Ringfort (Rath), Carn, Co. Westmeath
Co. Westmeath |
Ringforts
When the first detailed Ordnance Survey maps of County Westmeath were drawn up in 1837, the surveyors recorded this site not as an ancient earthwork but as an irregularly shaped tree plantation.
Whatever lay beneath the canopy was either unrecognised or quietly ignored, and so a substantial ringfort spent the better part of two centuries filed away, in cartographic terms at least, as forestry rather than archaeology.

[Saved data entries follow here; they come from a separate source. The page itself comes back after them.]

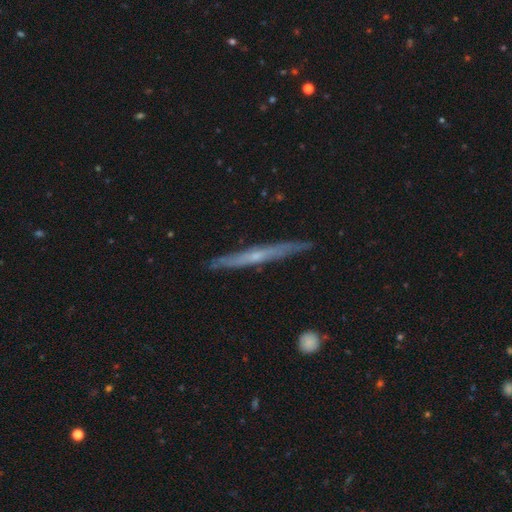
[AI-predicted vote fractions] Overall: featured or disk (69%). Edge-on disk: yes (96%). Edge-on bulge: none (50%; rounded 45%). Merging: none (88%).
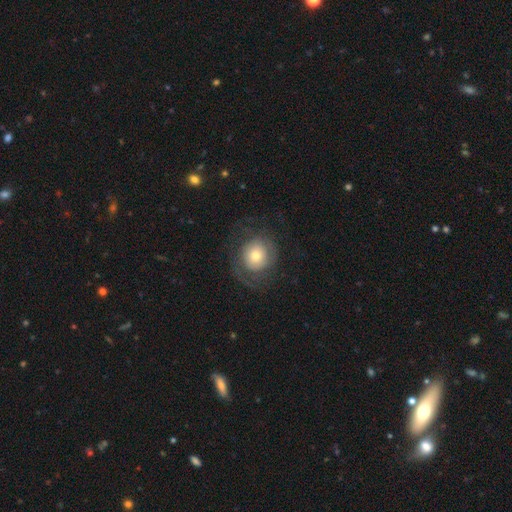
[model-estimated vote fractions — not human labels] This is possibly a smooth galaxy (47%). Merging: likely none (66%).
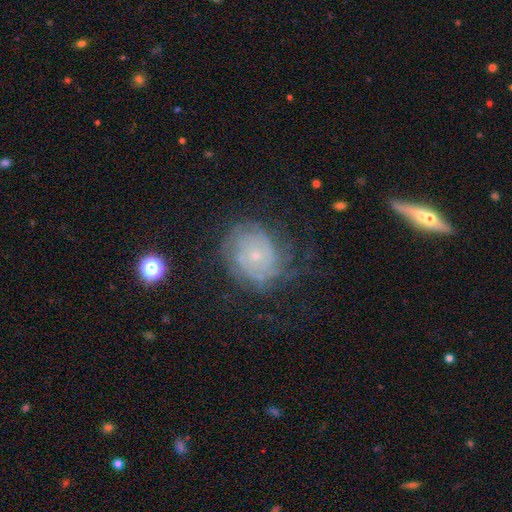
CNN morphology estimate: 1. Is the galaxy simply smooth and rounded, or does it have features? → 75% featured or disk, 16% smooth, 9% star or artifact.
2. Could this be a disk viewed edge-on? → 97% no, 3% yes.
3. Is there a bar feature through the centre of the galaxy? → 81% no, 17% weak, 3% strong.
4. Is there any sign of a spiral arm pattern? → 89% yes, 11% no.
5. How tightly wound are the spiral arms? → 72% tight, 21% medium, 7% loose.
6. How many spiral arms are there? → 48% can't tell, 19% 2, 12% 3, 9% 4, 6% more than 4, 6% 1.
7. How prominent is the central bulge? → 77% small, 17% moderate, 3% none, 1% large, 1% dominant.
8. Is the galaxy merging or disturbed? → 63% none, 21% minor disturbance, 14% major disturbance, 2% merger.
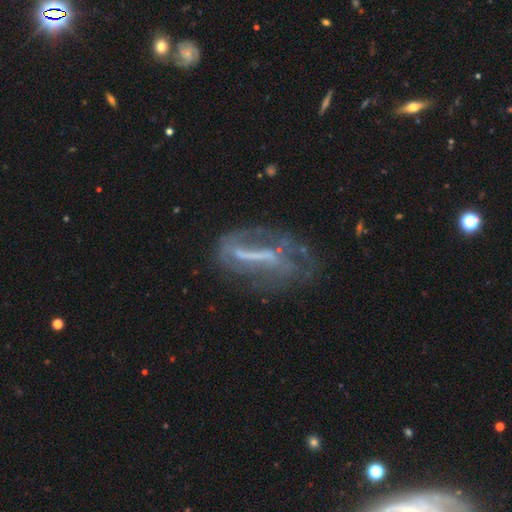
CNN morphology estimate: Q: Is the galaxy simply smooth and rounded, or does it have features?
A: featured or disk — 69%.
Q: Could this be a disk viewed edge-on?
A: no — 84%.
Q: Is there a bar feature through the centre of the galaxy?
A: strong — 55%.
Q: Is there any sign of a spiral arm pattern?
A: no — 53%.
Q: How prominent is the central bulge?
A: none — 49%.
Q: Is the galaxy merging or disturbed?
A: none — 43%.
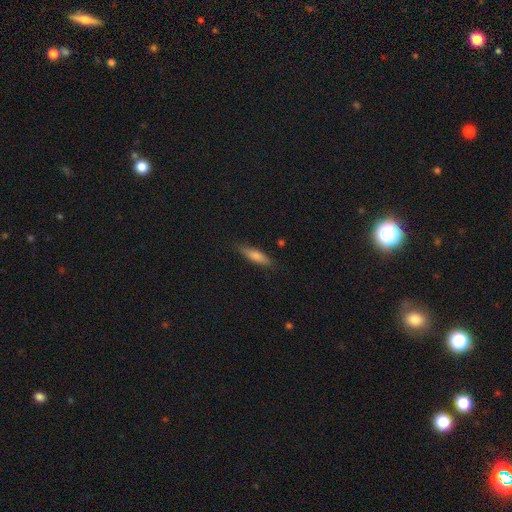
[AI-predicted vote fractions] smooth 75%, featured or disk 19%, star or artifact 7%. Down the decision tree: how rounded — cigar-shaped (66%); merging — none (84%).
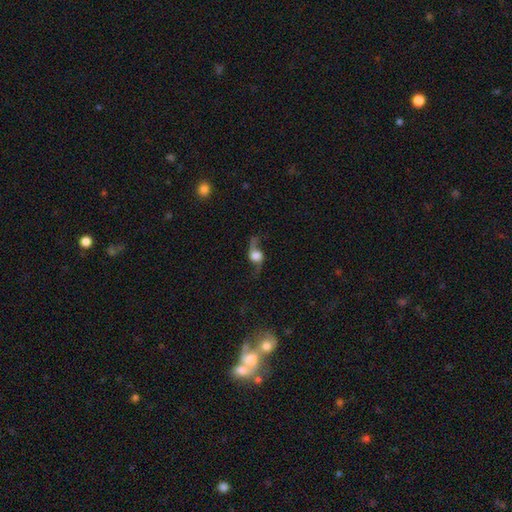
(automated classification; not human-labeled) Smooth or featured? featured or disk (70%)
Edge-on disk? no (82%)
Bar? no (67%)
Spiral arms? yes (91%)
Spiral winding? loose (91%)
Spiral arm count? 2 (92%)
Bulge size? large (45%)
Merging? none (67%)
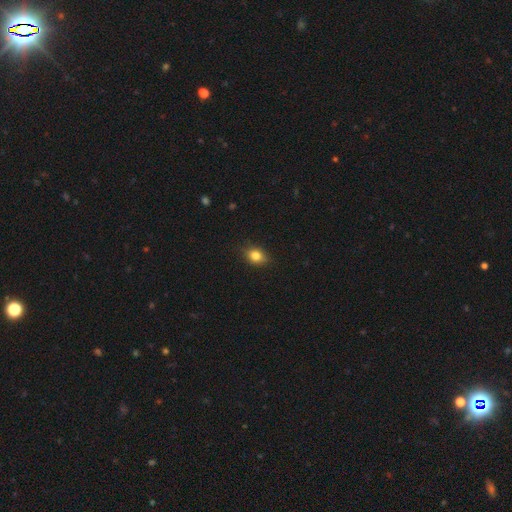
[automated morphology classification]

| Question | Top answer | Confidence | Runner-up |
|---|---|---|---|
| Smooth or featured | smooth | 79% | star or artifact (10%) |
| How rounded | in between | 60% | round (38%) |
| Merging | none | 82% | minor disturbance (14%) |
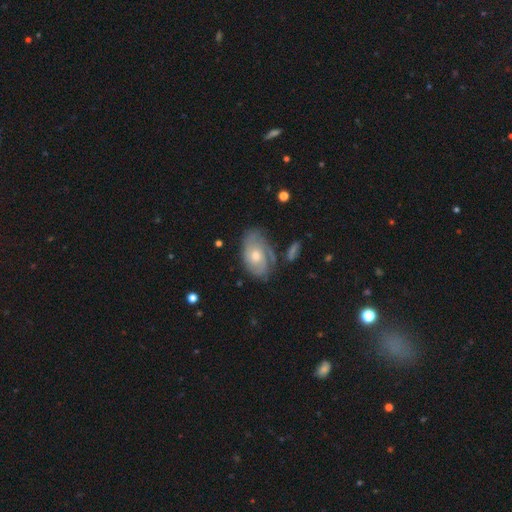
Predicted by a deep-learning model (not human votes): A featured or disk galaxy (68%) with no bar (78%), tight (60%) spiral arms (84%) and a moderate central bulge (63%).

Vote fractions:
- Smooth or featured? featured or disk: 68% / smooth: 25% / star or artifact: 8%
- Edge-on disk? no: 94% / yes: 6%
- Bar? no: 78% / weak: 19% / strong: 3%
- Spiral arms? yes: 84% / no: 16%
- Spiral winding? tight: 60% / medium: 29% / loose: 10%
- Spiral arm count? can't tell: 42% / 2: 31% / 3: 12% / 1: 7% / 4: 4% / more than 4: 3%
- Bulge size? moderate: 63% / small: 31% / large: 4% / none: 1% / dominant: 1%
- Merging? none: 65% / minor disturbance: 21% / major disturbance: 8% / merger: 5%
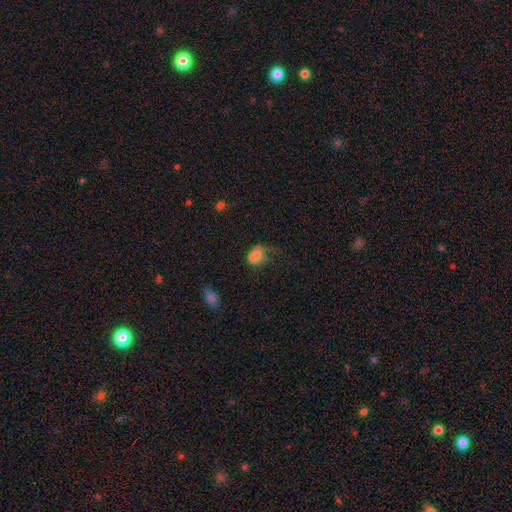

A ringfort, sometimes called a rath, is one of the most common monument types in Ireland, typically a circular enclosure defined by a single earthen bank and ditch, used as a farmstead or defended homestead during the early medieval period. What makes this particular example at Carn unusual is its scale and its complexity. The enclosure measures approximately 53 metres east to west, which places it at the larger end of the spectrum, and it is defined not by one bank but by two earthen banks with an intervening fosse, the term for the ditch dug between them. The inner bank is wide and low; the outer has been partially levelled over time. The fosse itself is wide and deep, though quarrying activity has disturbed the north-eastern section. The whole monument sits on gently sloping grassland with open views to the south, on the demesne lands associated with Pakenham Hall, which lies roughly 890 metres to the south-east. A second ringfort stands about 260 metres to the east, suggesting this stretch of land was once more densely occupied than its present quiet appearance implies. Mature oak trees now grow along the perimeter of the earthworks, which may partly explain why earlier observers read the place as a plantation rather than a monument.